Manifesto (by Julian Rosefeldt with Cate Blanchett)
This superb cinematic production, in which Cate Blanchett brilliantly conjures 13 varying personas, takes us on a rapid tour through 20th-century avant-garde culture
Park Avenue Armory, New York
7 December 2016 – 8 January 2017
by LILLY WEI
Manifestos excerpted and spliced together from writings by more than 50 artists, writers, thinkers, architects, and film-makers – some well known, others more obscure – make up the text for a series of short films brilliantly performed by Cate Blanchett. Captivating audiences at New York’s Park Avenue Armory since early December, the Blanchett variations conjure 13 vastly different personas succinctly, intelligently and irresistibly (she plays both television newsreader and reporter in one video), up there with Meryl Streep and Tilda Swinton in a shape-shifting league of their own.
The often idealistic, if also occasionally overblown, statements – which the press release calls an (angry) young man’s game – are frequently confrontational and revolutionary, but their content is somewhat dimmed, even contradicted by the mega-wattage of the production. And, indeed, the pronouncements are nearly all by young men filtered ironically through representations of women – starting with an excerpt from Marx and Engels, the earliest in date, then jumping headlong into the 20th century (the Age of Manifestos) with snippets from constructivists, dadaists, futurists, surrealists, cubists, pop, minimalists, conceptualists and a gaggle of other “ists”. A few comments hover around the turn of the millennium, from Werner Herzog, Jim Jarmusch, and Sturtevant; and, in addition to Sturtevant, four other women are cited, Olga Rosanova, Yvonne Rainer, Mierle Laderman Ukeles, and Adrian Piper.
Julian Rosefeldt, an artist and photographer, is the mastermind behind Manifesto, writing, directing, and producing this wizardly tour de force, which was filmed in Berlin and its environs.
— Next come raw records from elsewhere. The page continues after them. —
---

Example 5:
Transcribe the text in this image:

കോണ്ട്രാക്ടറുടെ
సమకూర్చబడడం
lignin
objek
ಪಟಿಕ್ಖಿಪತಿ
While manifestos are not usually the public’s preferred entertainment, the length of each video is an easily digested 11 minutes. The projections are arranged strategically throughout the colossal hall and can be viewed in any sequence, the venue’s vastness perfectly accommodating the 13 giant screens. They form a kind of open multiplex, with seating for viewers located at a cinephile’s distance – that is, close enough to feel enveloped, to breach the divide between filmic and actual space.
Rosefeldt creates various scenes for his reconstituted theses, as Blanchett struts her considerable stuff with flair and attentiveness, her characters quickly, cannily sketched, with telling, nuanced gestures, accents, expressions, dress and hair – from a tightly wound mother saying grace at the family dining table to a scientist in a grand futurist laboratory, an efficient stockbroker at her desk, and a sophisticate in a black dress absurdly addressing the gathered mourners at a funeral with Dada dictums in polished, forceful tones, her listeners taking no notice. The most transmogrifying role was that of a tattered, dirty homeless man, shuffling through the abandoned site of the Stasi complex in Berlin, although the gleam in the character’s eyes belies his downtrodden status, as he ferociously declaims credos in the situationist chapter patched together from the thoughts of Lucio Fontana, Alexander Rodchenko, and Guy Debord, among others.
It is a binge-watching experience, a rapid tour through 20th-century avant-garde culture, attesting to the power of Blanchett, Rosefeldt and the production team. It certainly helps that the cinematography by Christoph Krauss is absolutely ravishing: the production on every level is superb (reeking of big bucks), the richly coloured images are of a sharp, crystalline beauty, including a number of sweeping aerial shots that seem to survey the Earth from the free-ranging perspective of a drone. Startlingly luminous, the screens are the only light source, emphasising the sense of magic. And in one winking touch, all the projections at a certain moment in each loop are synched, Blanchett turning to gaze at the audience full-face, her harangue echoed by the other Blanchett harangues like a dissonant choir – or a glitch – linking the disparate parts for a few moments before the production continues onwards. This is one film project you won’t see streaming online. But yet, is it just sugar or is it cleverly sugar-coated to make the manifestos go down, in the most delightful way? Is it, as Debord might ask, just empty spectacle or is it a “détournement”?